Atlanta Gas Light Co. v. Bennett Regulator Guards, Inc.

Addressing the issue of identification of all real-parties-in interest in a petition, the U.S. Patent and Trademark Office’s (PTO’s) Patent Trial and Appeal Board (PTAB or Board) vacated a decision to institute inter partes review (IPR) and terminated the trial proceeding, finding that the petitioner failed to identify all of the real parties in interest in the petition.  Atlanta Gas Light Co. v. Bennett Regulator Guards, Inc., Case No. IPR2013-00453 (PTAB, Jan. 6, 2015) (Boucher, APJ).

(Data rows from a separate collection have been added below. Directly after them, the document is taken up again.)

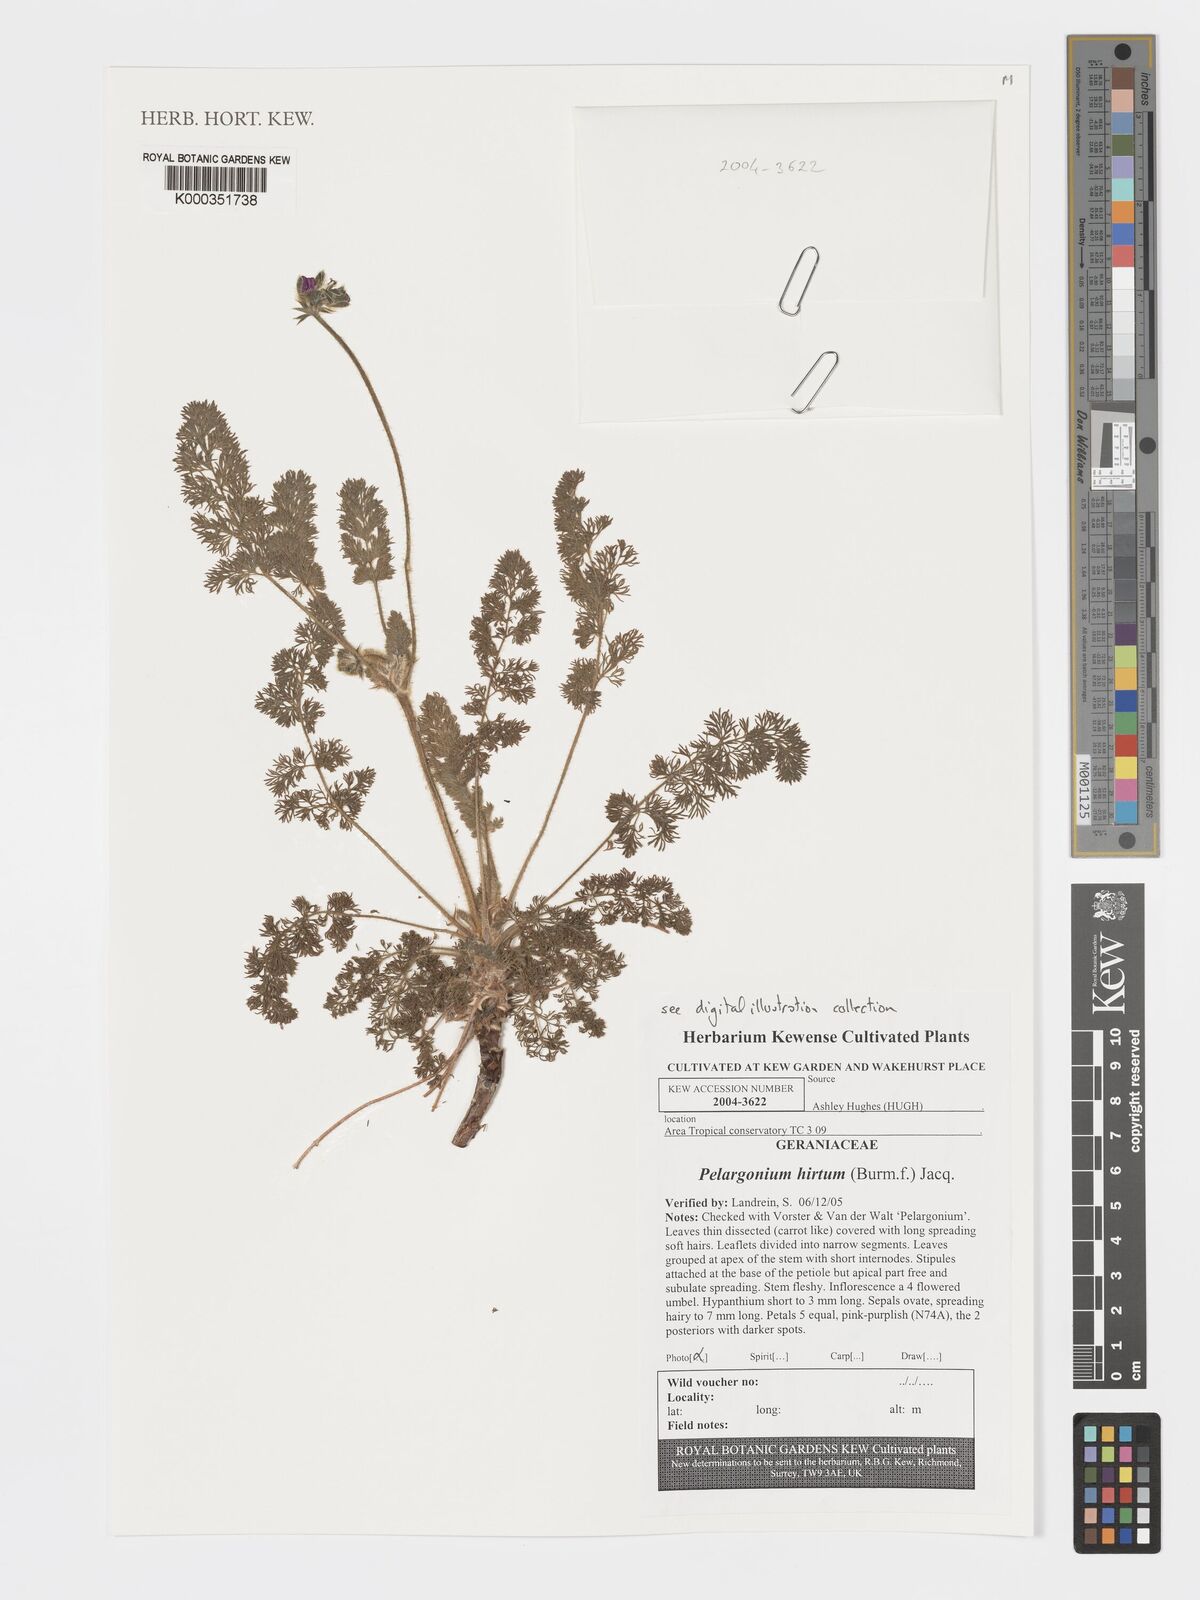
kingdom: Plantae
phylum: Tracheophyta
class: Magnoliopsida
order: Geraniales
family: Geraniaceae
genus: Pelargonium
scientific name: Pelargonium hirtum
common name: Fine-leaf pelargonium
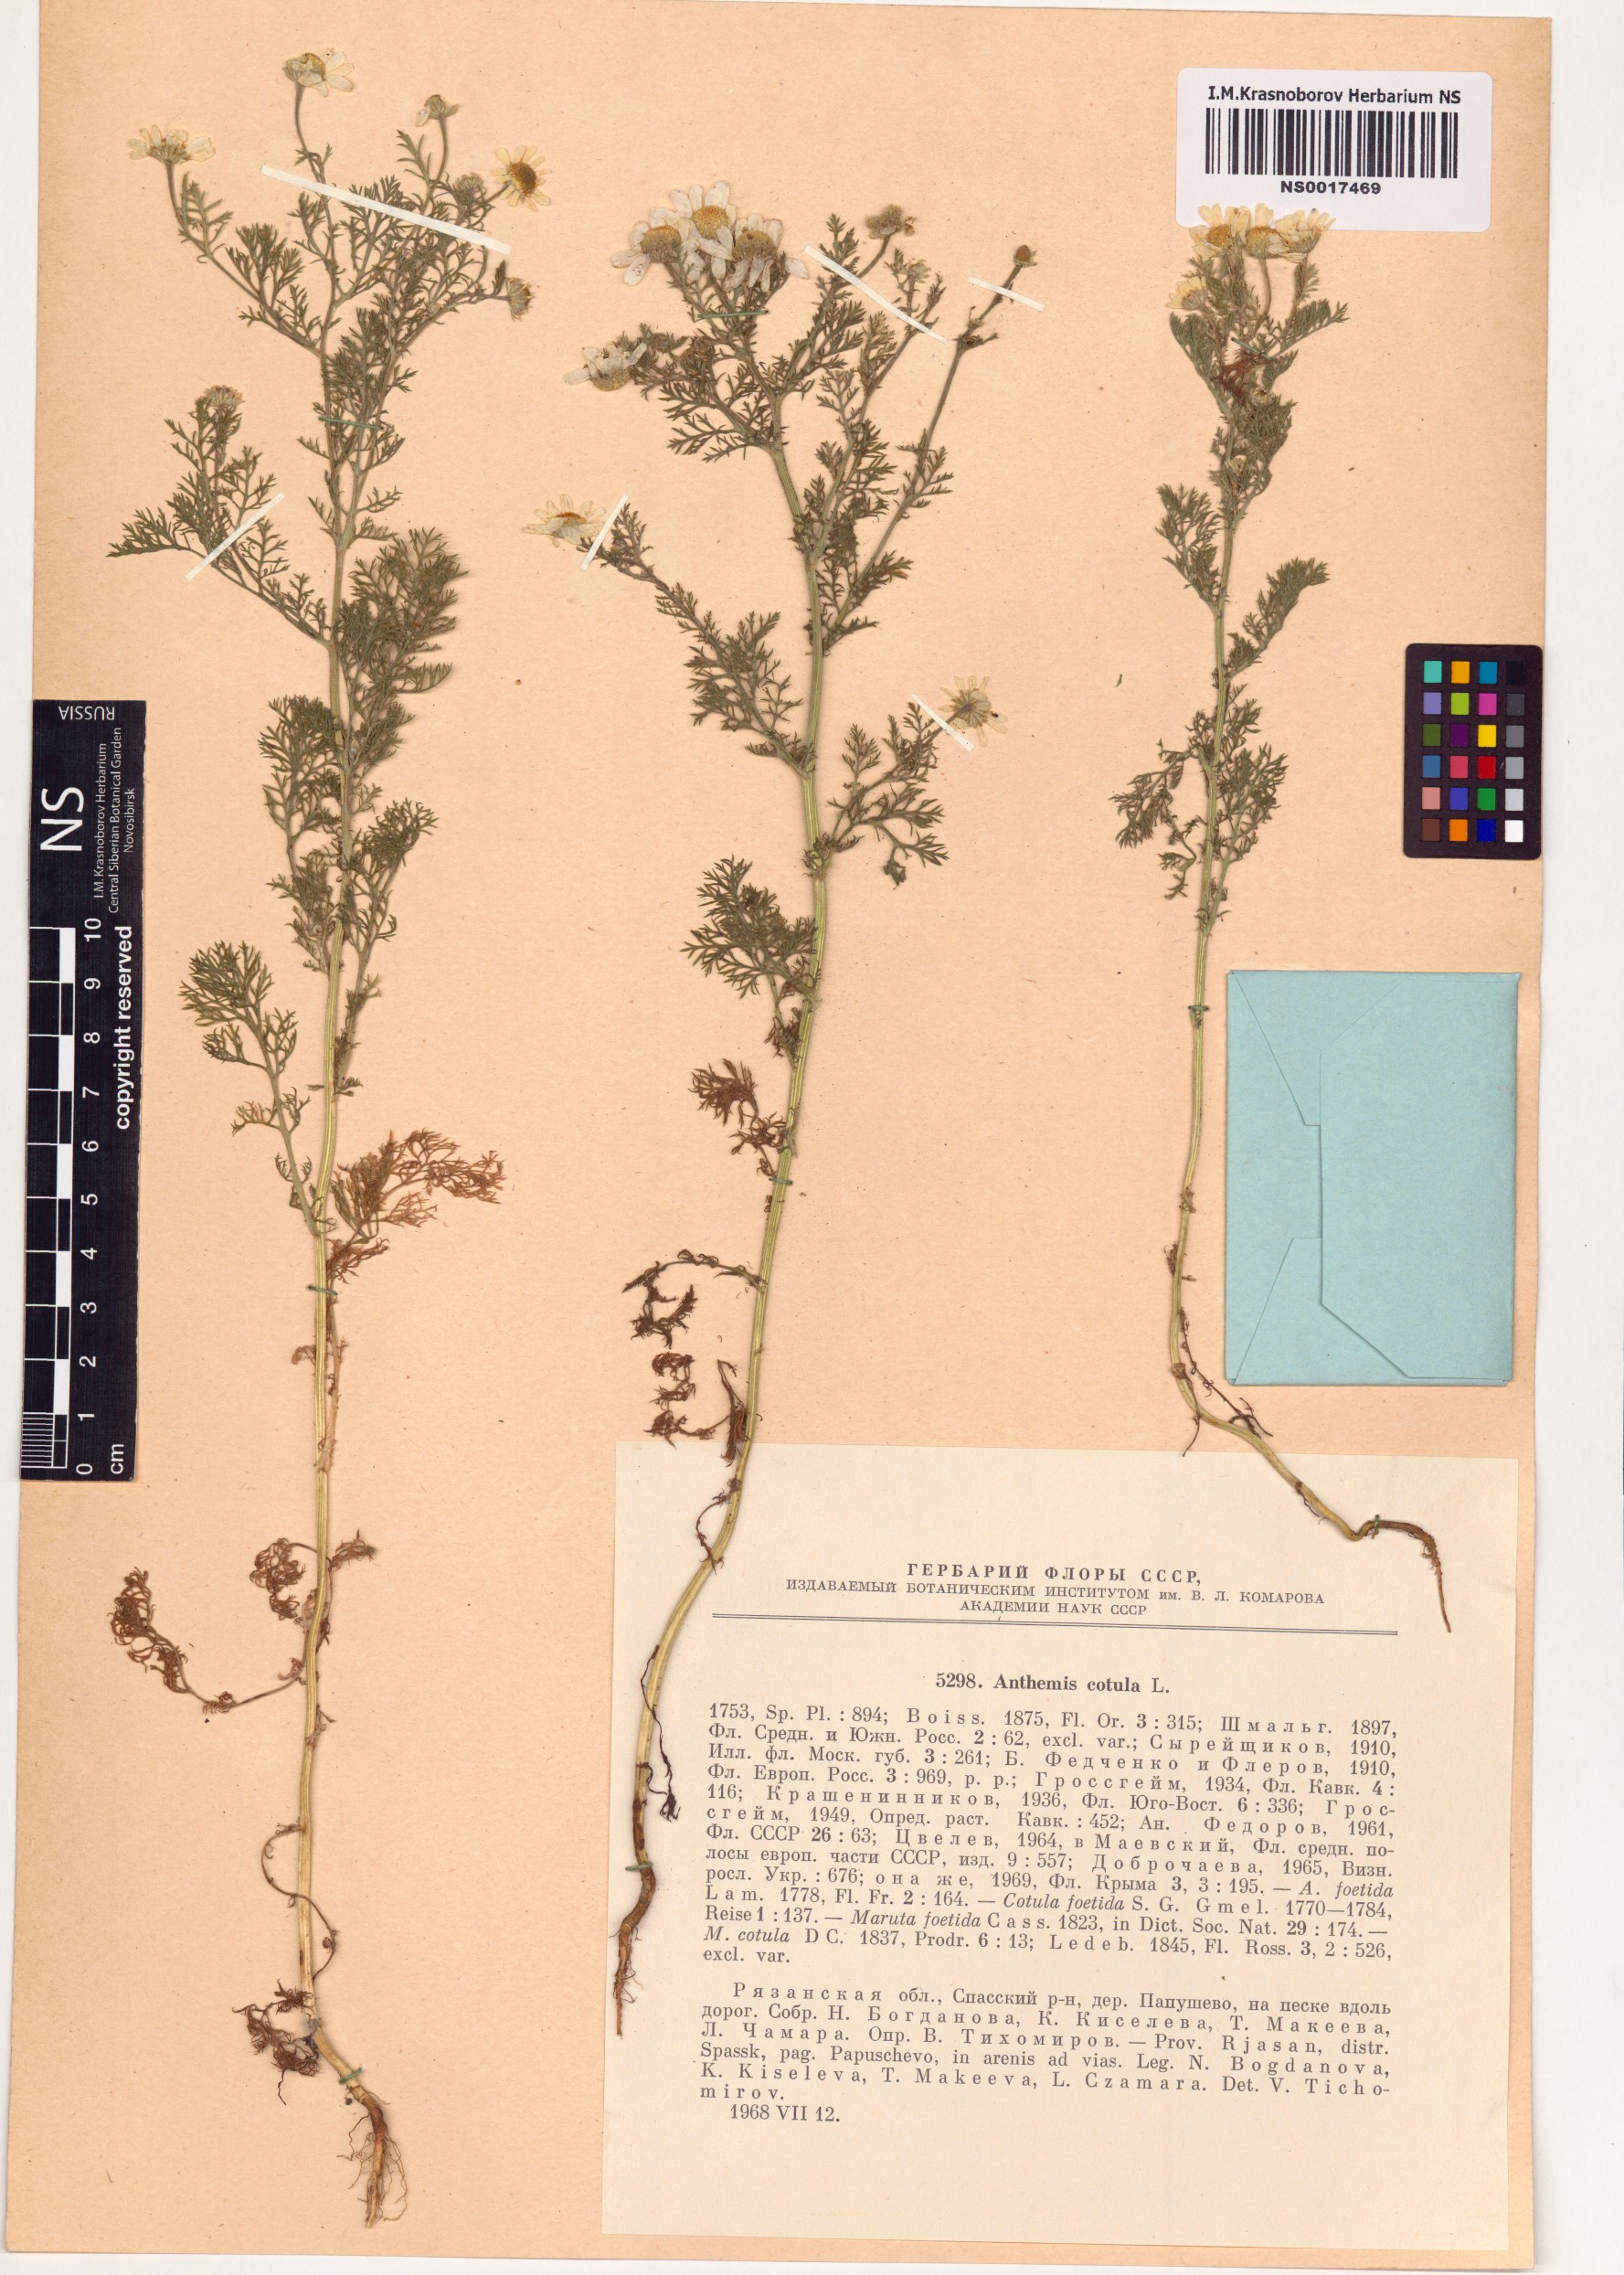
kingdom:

Atlanta Gas Light filed a petition for IPR, challenging all claims of a patent relating to an anti-icing device for gas pressure regulators.  The petitioner is a direct, wholly owned subsidiary of AGL Resources. (AGLR).  AGLR has officers, but no other employees, and operates as a holding company that conducts substantially all of its operations through its subsidiaries.  AGLR has another subsidiary, AGL Services Company (AGLS), a sister company of the petitioner, that provides “support services (e.g., legal, supply chain, facilities) to various subsidiaries of AGLR,” such as the petitioner.  After the patent owner sued the petitioner for infringement of the patent, the petitioner entered negotiations with McJunkin Red Man Corporation (MRMC) related to indemnity provisions of a supply agreement.  Negotiations with MRMC involved officers for the petitioner, as well as for other AGLR subsidiaries.  The Board noted that the evidence presented during the trial proceeding amounted to corporate blurring, stating that certain functions were referred to casually, both internally and externally, by the umbrella designations AGL or AGL Resources, although such functions were assigned to the different entities.

The Board concluded that the burden to identify all the real-parties-in-interest in the petition remained with the petitioner, finding that the patent owner provided sufficient rebuttal evidence that reasonably brought into question the accuracy of the petitioner’s identification of the real-parties-in-interest.  In analyzing the issue of whether the petitioner had shown that the level of involvement was insufficient to conclude that AGLR was a real party in interest, the Board applied relevant factors that tipped in favor of finding AGLR to be a real-parties-in-interest in the proceeding.  The Board concluded that the use of the umbrella term AGL Resources in referring to AGLR and its subsidiaries on letterheads, email addresses, website addresses, etc. created a pre-existing substantive legal relationship with the petitioner that justified binding AGLR to the proceeding.  The Board also concluded that AGLR possessed sufficient control over the proceeding, as evidenced by AGLR’s involvement in the proceeding, to be a party-in-interest.  These include the demonstrated participation of officers and employees of AGLR and AGLS.  There was therefore, a lack of clarity over who actually financed the IPR filing fees and attorney costs.

Analyzing 35 U.S.C. § 312(a)(2), the Board concluded that the IPR petition should not be considered, finding that it was incomplete.  The Board rejected the petitioner’s argument that the remedy is not termination of the IPR, stating that no instance has been found in which authorization to amend the petition to correct the identification of all real-parties-in-interest have been granted after trial institution.  The Board noted that the petitioner failed to take necessary steps to put the merits of its position before the Board, noting that the petitioner did not request authorization to correct the petition even when it became aware that the patent owner challenged the petitioner’s identification of the real-parties-in-interest before institution of the proceeding.  In addition, the Board noted that a corrected petition would be barred under 35 U.S.C. § 315(b), finding that correction of the petition as proposed would require assignment of a new filing date that would necessarily fall more than one year, since the petitioner was served with a complaint in the related litigation.